Silver is knocking on $21.00/oz, up a clean 15% over the last three weeks. This is happening despite the continued operations of two "undisclosed" commercial banks (ach-hoo! JPMorgan and HSBC!) which are still holding onto documented massive short positions. As Harvey Organ points out, last month's (July 2010) Bank Participation Report revealed that these two banks continue to stubbornly maintain their massive positions. How massive? How about an amazing 31,803 contracts, or 26.5% of the entire COMEX open interest on silver, massive?

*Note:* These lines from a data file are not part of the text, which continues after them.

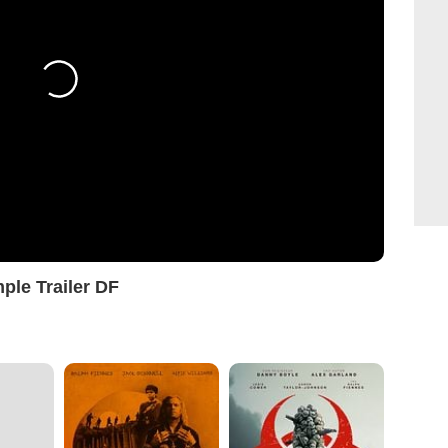
ple Trailer DF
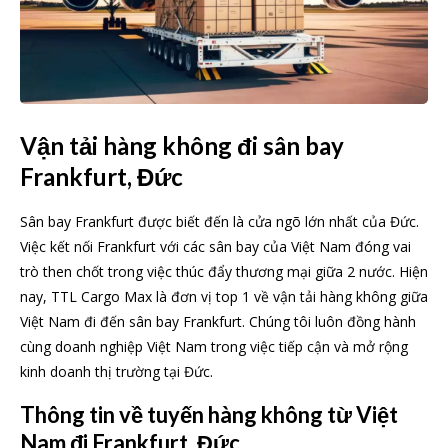
Vận tải hàng không đi sân bay
Frankfurt, Đức
Sân bay Frankfurt được biết đến là cửa ngõ lớn nhất của Đức.
Việc kết nối Frankfurt với các sân bay của Việt Nam đóng vai
trò then chốt trong việc thúc đẩy thương mại giữa 2 nước. Hiện
nay, TTL Cargo Max là đơn vị top 1 về vận tải hàng không giữa
Việt Nam đi đến sân bay Frankfurt. Chúng tôi luôn đồng hành
cùng doanh nghiệp Việt Nam trong việc tiếp cận và mở rộng
kinh doanh thị trường tại Đức.
Thông tin về tuyến hàng không từ Việt
Nam đi Frankfurt, Đức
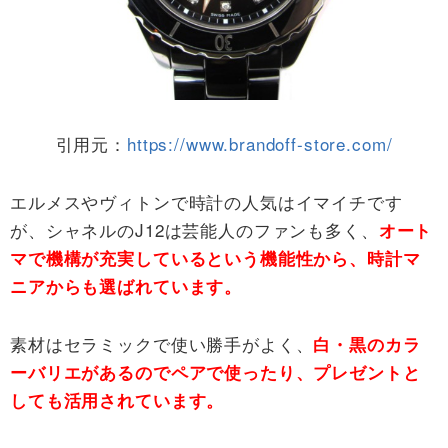
引用元：
https://www.brandoff-store.com/
エルメスやヴィトンで時計の人気はイマイチです
が、シャネルのJ12は芸能人のファンも多く、
オート
マで機構が充実しているという機能性から、時計マ
ニアからも選ばれています。
素材はセラミックで使い勝手がよく、
白・黒のカラ
ーバリエがあるのでペアで使ったり、プレゼントと
しても活用されています。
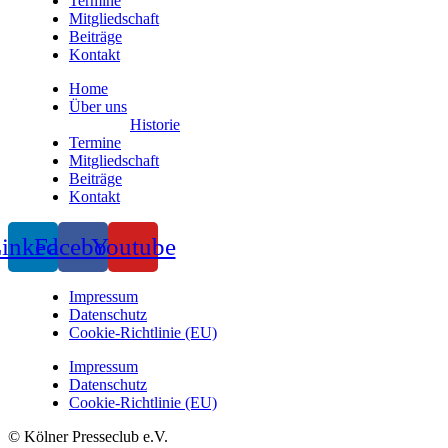
Termine
Mitgliedschaft
Beiträge
Kontakt
Home
Über uns
Historie
Termine
Mitgliedschaft
Beiträge
Kontakt
inkedin
Facebook
Youtube
Impressum
Datenschutz
Cookie-Richtlinie (EU)
Impressum
Datenschutz
Cookie-Richtlinie (EU)
© Kölner Presseclub e.V.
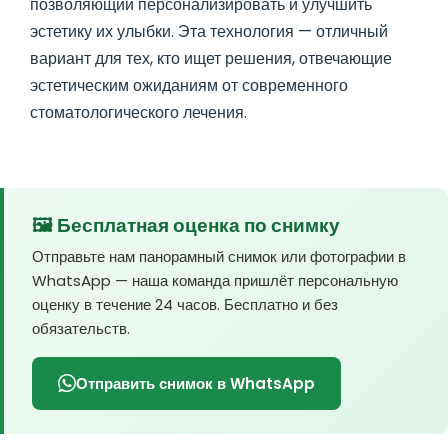
позволяющий персонализировать и улучшить
эстетику их улыбки. Эта технология — отличный
вариант для тех, кто ищет решения, отвечающие
эстетическим ожиданиям от современного
стоматологического лечения.
🖼️ Бесплатная оценка по снимку
Отправьте нам панорамный снимок или фотографии в
WhatsApp — наша команда пришлёт персональную
оценку в течение 24 часов. Бесплатно и без
обязательств.
Отправить снимок в WhatsApp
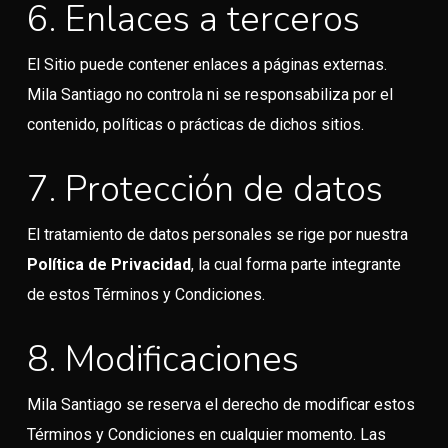
6. Enlaces a terceros
El Sitio puede contener enlaces a páginas externas.
Mila Santiago no controla ni se responsabiliza por el
contenido, políticas o prácticas de dichos sitios.
7. Protección de datos
El tratamiento de datos personales se rige por nuestra
Política de Privacidad
, la cual forma parte integrante
de estos Términos y Condiciones.
8. Modificaciones
Mila Santiago se reserva el derecho de modificar estos
Términos y Condiciones en cualquier momento. Las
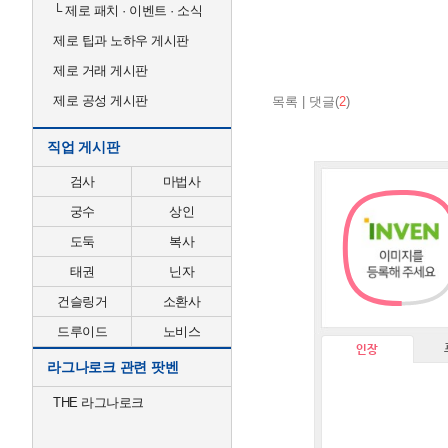
└
제로 패치 · 이벤트 · 소식
제로 팁과 노하우 게시판
제로 거래 게시판
제로 공성 게시판
목록
|
댓글(
2
)
직업 게시판
검사
마법사
궁수
상인
도둑
복사
태권
닌자
건슬링거
소환사
드루이드
노비스
인장
라그나로크 관련 팟벤
THE 라그나로크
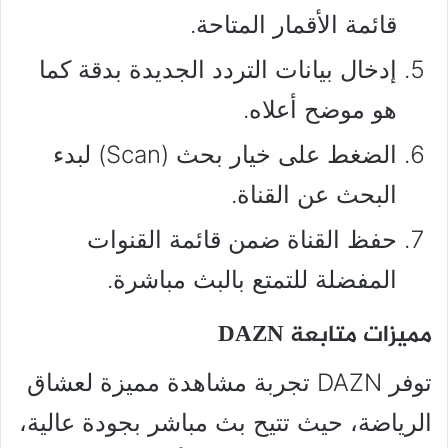
قائمة الأقمار المتاحة.
إدخال بيانات التردد الجديدة بدقة كما
هو موضح أعلاه.
الضغط على خيار بحث (Scan) لبدء
البحث عن القناة.
حفظ القناة ضمن قائمة القنوات
المفضلة للتمتع بالبث مباشرة.
مميزات متابعة DAZN
توفر DAZN تجربة مشاهدة مميزة لعشاق
الرياضة، حيث تتيح بث مباشر بجودة عالية،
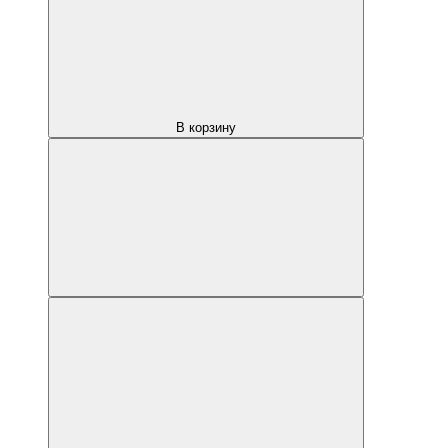
В корзину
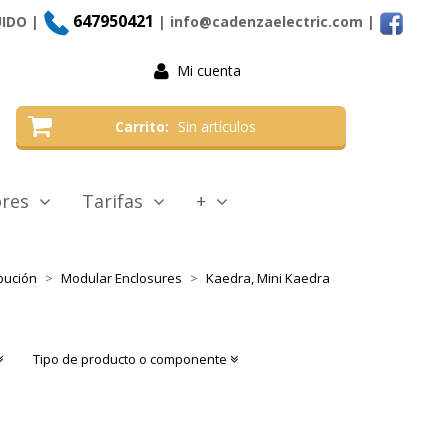
647950421
UIDO |
| info@cadenzaelectric.com
|
Mi cuenta
Carrito
Sin artículos
tores
Tarifas
+
bución
Modular Enclosures
Kaedra, Mini Kaedra
Tipo de producto o componente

And what direction massive? Well, you know the answer--26.5% of the entire COMEX OI silver in short positions--the shining relic of Bear Stearns' March 2008 position. This is just some of the valuable and perhaps frustrating information we can extract from the BPRs which the CFTC still (relunctantly?) releases. But, of course, this is old news--its from July! Things are totally different now! Since this last BPR, silver is up over 15%. These banks can see that as clearly as you and I--they're losing dough shorting contracts! They must be onto this, too---right? So what are these banks doing this month?
Well, of course--they're increasing their short positions!
That's right--the JPM-led duo (JPM likely holds 90% of these shorts with the balance in the hands of HSBC) increased its short positions by over 5% from 31, 803 to 33,431 contracts in the face of this 15% move up. Here's the BPR, see for yourself. And if you're not clear about the historical continuity of the JPM/Bear Stearns COMEX silver story, here's a previous post on the subject.
Not surprisingly, overall OI has increased since the July report to a current 139,522 contracts, as the rather small silver market has gained considerable attention lately. Therefore, while the JPM-led short position has increased 5% to 33,431 contracts, it actually represents a slightly smaller chunk of the OI pie: it is now "just" 24% of the entire COMEX OI! (Yo, CFTC: why are we paying you, anyway?) Of course, if JPM would not have increased the short position by 5%, this overall increase in OI would have further reduced their presence: in fact, if they would have just held the previous month's amount of 31,803 contracts steady, their chuck of overall OI would have been reduced to under 23% (which is still ridiculously large, granted). It doesn't look like there is an easy way out of this massive short position for JPM, and that should make us all very uncomfortable.
Don't trust these rascal for a femtosecond. We really do not know what is going on right now. Things are rarely as they seem, especially in rigged economies like ours.